Las personas que cotidianamente asisten al fuero de Familia, como sucede también en los otros fueros, le están encomendando una porción de su vida, a veces una porción gigante de su vida. La enorme mayoría pone sobre el escritorio, o hace escribir en papelitos, todas sus tristezas y sus miserias, sus mezquindades, sus dolores, sus angustias, sus lágrimas, sus perversiones. A veces, sus virtudes y sus alegrías. Quienes las reciben, como así también quienes las acompañan, no forman parte de sus afectos, no comparten necesariamente sus costumbres, no interpretan las palabras del mismo modo, no son ellas ni son ellos. Se da allí una situación de soledad comparable únicamente con la que tienen quienes ejercen la magistratura a la hora de firmar las decisiones (a ésta última la llamo "la soledad del gancho").
Ese conjunto de tristezas, miserias, mezquindades, dolores, angustias, lágrimas, perversiones, virtudes y alegrías, miradas, gestos, costumbres, idiomas, creencias, símbolos, son el terreno, son el territorio, es un piso plagado de desniveles y de piedritas. Quienes acompañan, quienes reciben, quienes atienden, quienes informan, quienes deciden, deben conocerlo como conocen la vereda donde jugaban en la niñez. Deben saber mirar en la mirada del otro, hurgar en sus gestos, ponerse en sus zapatos.
Las "patas" en el barro nos colocan en una situación muy distinta frente a la duda y a la pregunta. Algo así como si tiene una duda, dude. Busque, investigue, pregunte. Vuelva a dudar. Haga bollitos de papel y vuelva a escribir. Las "patas" en el barro también nos permiten corregir y si ya no se puede, pedir disculpas.

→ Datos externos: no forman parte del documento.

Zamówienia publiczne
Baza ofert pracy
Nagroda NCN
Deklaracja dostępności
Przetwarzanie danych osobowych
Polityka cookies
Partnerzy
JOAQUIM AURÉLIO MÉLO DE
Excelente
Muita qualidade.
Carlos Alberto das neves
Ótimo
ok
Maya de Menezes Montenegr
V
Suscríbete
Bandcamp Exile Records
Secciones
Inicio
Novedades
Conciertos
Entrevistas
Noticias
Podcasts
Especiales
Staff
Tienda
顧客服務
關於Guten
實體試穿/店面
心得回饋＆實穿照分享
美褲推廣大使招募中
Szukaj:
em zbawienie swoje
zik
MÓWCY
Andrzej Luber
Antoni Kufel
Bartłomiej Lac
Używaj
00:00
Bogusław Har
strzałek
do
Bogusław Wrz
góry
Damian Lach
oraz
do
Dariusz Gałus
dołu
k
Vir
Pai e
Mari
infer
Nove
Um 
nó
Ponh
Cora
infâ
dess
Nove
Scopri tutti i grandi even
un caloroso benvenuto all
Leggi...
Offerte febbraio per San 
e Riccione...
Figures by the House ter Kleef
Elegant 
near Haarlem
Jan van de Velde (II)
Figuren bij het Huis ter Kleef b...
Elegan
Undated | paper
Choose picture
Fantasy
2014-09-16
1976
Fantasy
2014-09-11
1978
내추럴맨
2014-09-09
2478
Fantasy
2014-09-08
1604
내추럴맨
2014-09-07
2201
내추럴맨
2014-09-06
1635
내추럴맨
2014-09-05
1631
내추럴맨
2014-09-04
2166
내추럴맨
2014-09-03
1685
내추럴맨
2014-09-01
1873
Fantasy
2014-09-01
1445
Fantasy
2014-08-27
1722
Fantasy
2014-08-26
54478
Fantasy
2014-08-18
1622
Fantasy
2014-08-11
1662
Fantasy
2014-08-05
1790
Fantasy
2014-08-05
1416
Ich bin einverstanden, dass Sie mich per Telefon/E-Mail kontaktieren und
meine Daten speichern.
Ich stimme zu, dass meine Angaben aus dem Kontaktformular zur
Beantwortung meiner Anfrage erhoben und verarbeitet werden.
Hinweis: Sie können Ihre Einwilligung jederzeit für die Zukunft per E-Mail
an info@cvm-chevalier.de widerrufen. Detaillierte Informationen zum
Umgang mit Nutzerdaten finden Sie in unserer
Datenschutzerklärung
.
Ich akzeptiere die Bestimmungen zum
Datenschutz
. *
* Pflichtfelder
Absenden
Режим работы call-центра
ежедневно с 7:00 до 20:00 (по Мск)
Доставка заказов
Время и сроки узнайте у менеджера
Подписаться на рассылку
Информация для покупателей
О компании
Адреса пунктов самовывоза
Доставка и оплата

¿Se relaciona esto con el "sentido común"? A mi juicio, no. Actuar y decidir con "las patas en el barro" sólo encuentra un sendero adecuado si nuestras manos están sobre los valores y las normas de la Constitución nacional y de los Tratados Internacionales de Derechos Humanos.
Sin embargo, nunca debemos olvidar que todas las letras de todas nuestras frases de todos nuestros libros de todos nuestros textos solo valen si hay otro. Si no lo hay, solo quedamos nosotros que, precisamente, no somos los que ejercemos los derechos.